Terafab's entire premise depends on one irreplaceable supplier. ASML is the sole global manufacturer of extreme ultraviolet (EUV) lithography machines, the equipment required to print the most advanced sub-7nm chip designs at scale . There is no alternative vendor.
To hit its 1-terawatt annual compute target, Terafab will need multiple next-generation High-NA EUV tools. ASML CEO Christophe Fouquet has confirmed direct talks with Musk, calling the Terafab plan "very serious" and telling Reuters he expects the first chips to be made within months using ASML's high-NA systems .
Without guaranteed priority access to ASML's limited EUV output, Terafab cannot meet its stated capacity goals. This gives the Dutch company extraordinary leverage—and makes Musk's pitch directly to ASML engineers a strategic necessity, not a courtesy visit.
But that leverage cuts both ways. ASML is effectively asking the same workers it is laying off, and the same unions demanding a halt to forced redundancies, to help enable the chip-making ambitions of a billionaire whose public image is at a low ebb. It is a collision of corporate strategy and employee morale that will play out in real time at Thursday's conference.

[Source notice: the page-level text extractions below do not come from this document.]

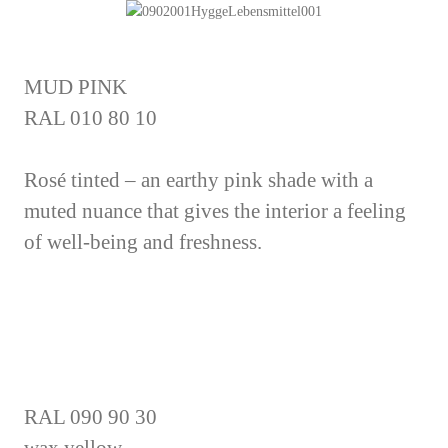
MUD PINK
RAL 010 80 10
Rosé tinted – an earthy pink shade with a
muted nuance that gives the interior a feeling
of well-being and freshness.
RAL 090 90 30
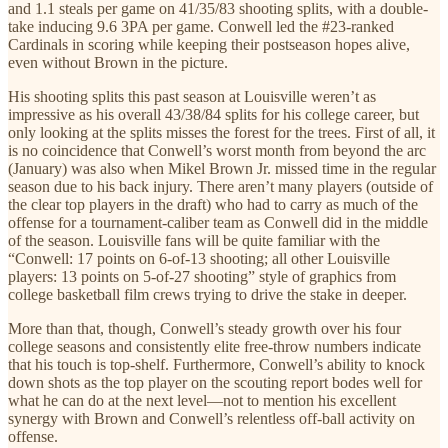
and 1.1 steals per game on 41/35/83 shooting splits, with a double-
take inducing 9.6 3PA per game. Conwell led the #23-ranked
Cardinals in scoring while keeping their postseason hopes alive,
even without Brown in the picture.
His shooting splits this past season at Louisville weren’t as
impressive as his overall 43/38/84 splits for his college career, but
only looking at the splits misses the forest for the trees. First of all, it
is no coincidence that Conwell’s worst month from beyond the arc
(January) was also when Mikel Brown Jr. missed time in the regular
season due to his back injury. There aren’t many players (outside of
the clear top players in the draft) who had to carry as much of the
offense for a tournament-caliber team as Conwell did in the middle
of the season. Louisville fans will be quite familiar with the
“Conwell: 17 points on 6-of-13 shooting; all other Louisville
players: 13 points on 5-of-27 shooting” style of graphics from
college basketball film crews trying to drive the stake in deeper.
More than that, though, Conwell’s steady growth over his four
college seasons and consistently elite free-throw numbers indicate
that his touch is top-shelf. Furthermore, Conwell’s ability to knock
down shots as the top player on the scouting report bodes well for
what he can do at the next level—not to mention his excellent
synergy with Brown and Conwell’s relentless off-ball activity on
offense.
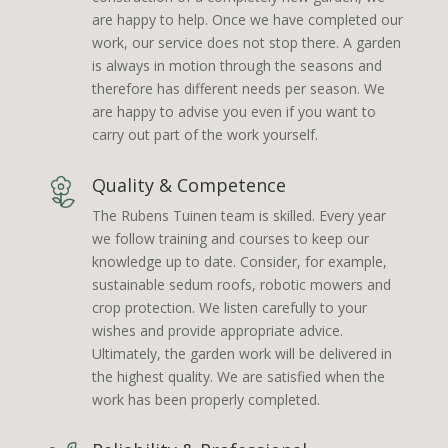
are happy to help. Once we have completed our
work, our service does not stop there. A garden
is always in motion through the seasons and
therefore has different needs per season. We
are happy to advise you even if you want to
carry out part of the work yourself.
Quality & Competence
The Rubens Tuinen team is skilled. Every year
we follow training and courses to keep our
knowledge up to date. Consider, for example,
sustainable sedum roofs, robotic mowers and
crop protection. We listen carefully to your
wishes and provide appropriate advice.
Ultimately, the garden work will be delivered in
the highest quality. We are satisfied when the
work has been properly completed.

The fireside chat on June 11 will be a direct test of ASML's internal cohesion. If a significant number of engineers boycott the event, it will send an unmistakable signal about the depth of worker discontent—and raise questions about whether ASML can maintain the stability needed to deliver the EUV machines on which Musk's, and the broader semiconductor industry's, roadmaps depend.